Kitap Okumanın Yeri ve Zamanı Olur mu?

 

    Öğrencilere okuma alışkanlığı kazandırma amacıyla okullarda en çok tercih edilen uygulamalardan biri, okuma saati etkinliğidir. Etkinliğin kapsamı doğrultusunda ya tüm okulda belirlenen ortak bir saatte ya da sınıf bazında öğretmenlerin kendi belirledikleri bir derste, “okuma saati” olarak adlandırılan zaman diliminde kitap okuma çalışması yapılır.
    Bu saatlerde öğrenciler genellikle sınıf kitaplığından almış oldukları kitapları açıp okumaya başlarlar.
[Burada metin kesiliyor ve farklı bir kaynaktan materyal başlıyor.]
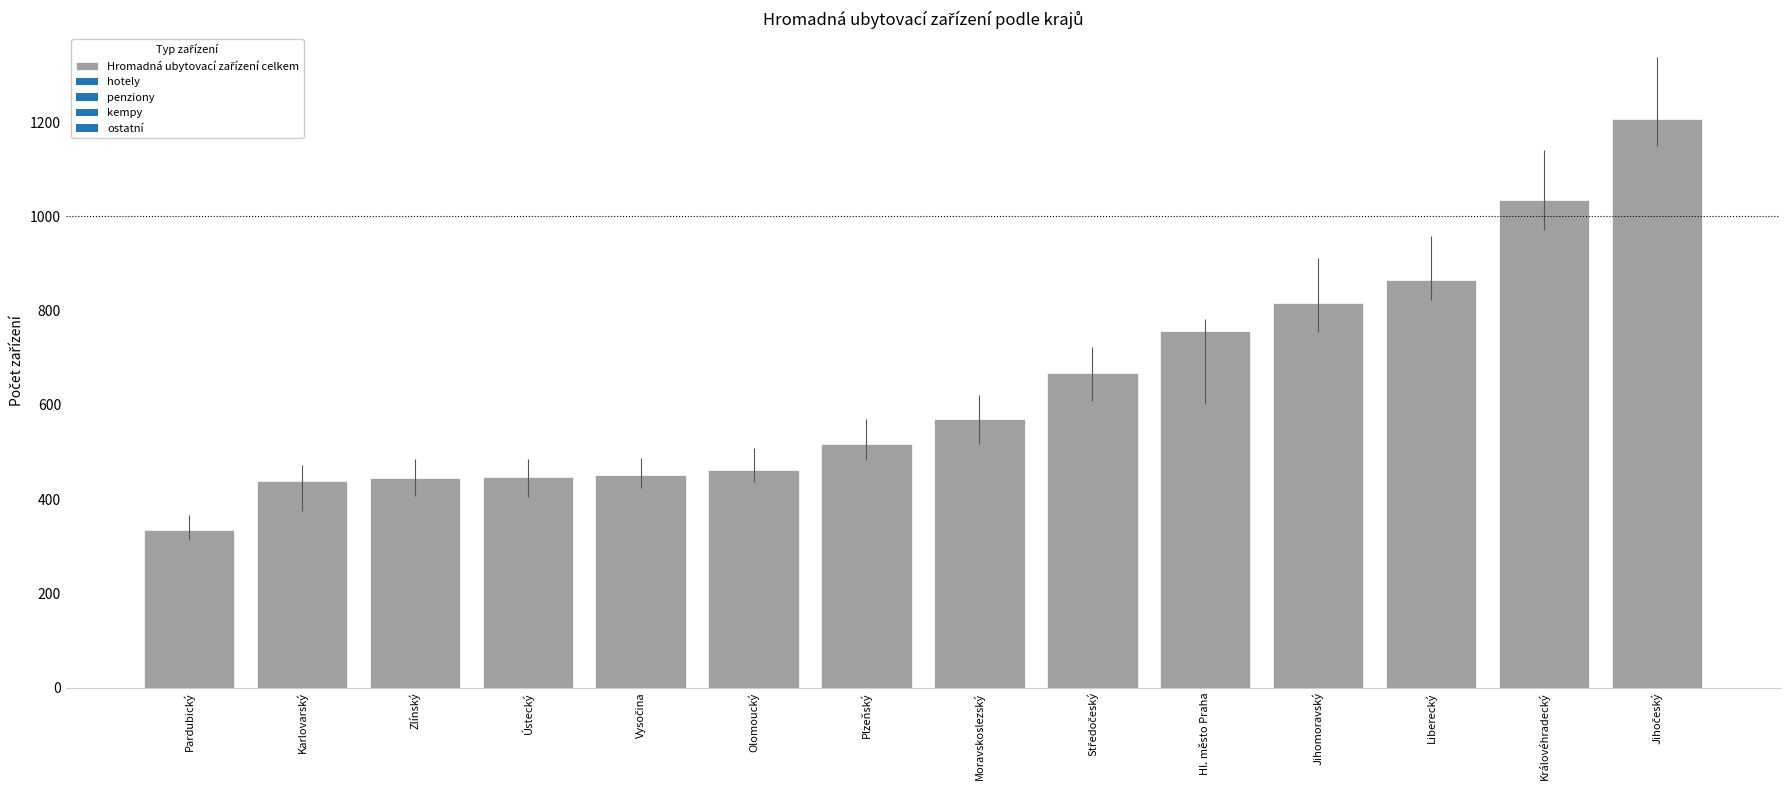

How many values are below 569?

7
Öğretmen de kendi kitabını okuyarak sürece katılır. Ders saati sessiz okuma ile tamamlanır. Belirlenen süre bitince kitaplar kaldırılır ve bir sonraki dersin hazırlığı yapılır. Uygulamayı çeşitlendirme adına kütüphane veya okuma köşelerinden yararlanılsa da süreç genellikle benzer şekilde tamamlanır. Bir sonraki okuma saatine kadar okuma çalışmalarına ara verilir. İlgili öğrenciler okuma çalışmalarını okul dışında devam ettirmeye çalışsa da bunun için ancak ödevlerden arta kalan zamanları kullanmak zorunda kalırlar. Okulda yapılan bir sonraki okuma saatinde ise hangi kitabın okunduğuna dahi dikkat edilmeden benzer süreçler tekrar edilir.
    Okuma saatleri, her ne kadar okuma alışkanlığı kazandırma amacıyla planlansa da uygulamanın çocuklara verdiği mesajlar çok farklıdır. Kitap okumak için belli bir zamanın ve mekânın seçilmesi ve sürecin sessiz okuma etkinliği ile tamamlanması çocuklar açısından verimsiz geçen bir süre olarak nitelendirilebilir. Bu şekilde planlanan okuma çalışmaları çocuklarda “okumanın sadece belli zamanlarda ve mekanlarda yapılabileceği" düşüncesini geliştirir. Bu saat dilimlerinde yapılan sessiz okuma çalışmaları ise kitap okumanın boş zaman faaliyeti olarak algılanmasına neden olur.
    Megan Daley, “Kitap Okuyan Çocuk Yetiştirmek” adlı eserinde, kitap okumak için özel zamanlar planlamak yerine her anın okuma amacı ile değerlendirilebileceğini vurgular ve rastlantısal okumanın önemini ön plana çıkarır. Bunu sağlayabilmek için de çocukların yaşam ortamlarının kitaplarla doldurulması gerektiğini önerir. Ayrıca okullarda sabit okuma köşeleri yerine hareketli kitaplıkların çocuklar açısından daha etkili olduğunu kütüphane öğretmenliği yaptığı dönemdeki deneyimlerinden yola çıkarak ortaya koyar.

    Yaptığımız uygulamalarla kitapları belli bir zamana ve mekâna hapsetmek kitaplara yapılabilecek en büyük haksızlıklardan biridir. Okullarda yapılacak uygulamalarla fırsat bulunan her zamanın ve mekânın kitap okumak için elverişli olduğu düşüncesi desteklenmelidir.
    Bu amaçla;

  •     Koridorlara okuma bankları konulabilir,
  •     Olumlu örnek olmak adına öğretmenler teneffüslerde ve nöbetlerde kitap okuyabilir,
  •     Ders işlenişlerinde kitap bölümleri okunup kitaplardan örnekler verilebilir.
  •     Okullarda kitap tartışma günleri düzenlenebilir.
  •     Ödeve ayrılan süre minimum düzeye indirilerek kitap okumak için daha fazla zaman sağlanabilir.
  •     Öğrencilerin daha fazla tercih ettikleri kitaplar okul panolarında sergilenip öğrencilerin bu kitaplarla ilgili yorum yapmaları istenebilir.
    Mevcut uygulamalar devam ettiği sürece metroda, sahillerde ve bekleme salonlarında kitap okuyan insanların görüntülerine imrenerek bakmaya; öğretmediğimiz, hayatın içine sokamadığımız, belli zaman ve mekanlara hapsettiğimiz bu becerinin neden gelişmediğini sorgulamaya devam ederiz.

Yorumlar

  1. Size katılıyorum Enes öğretmenim, okumanın yeri ve zamanı olmamalı... Ödevler bu zamandan çalmayacak düzeyde tutulmalı.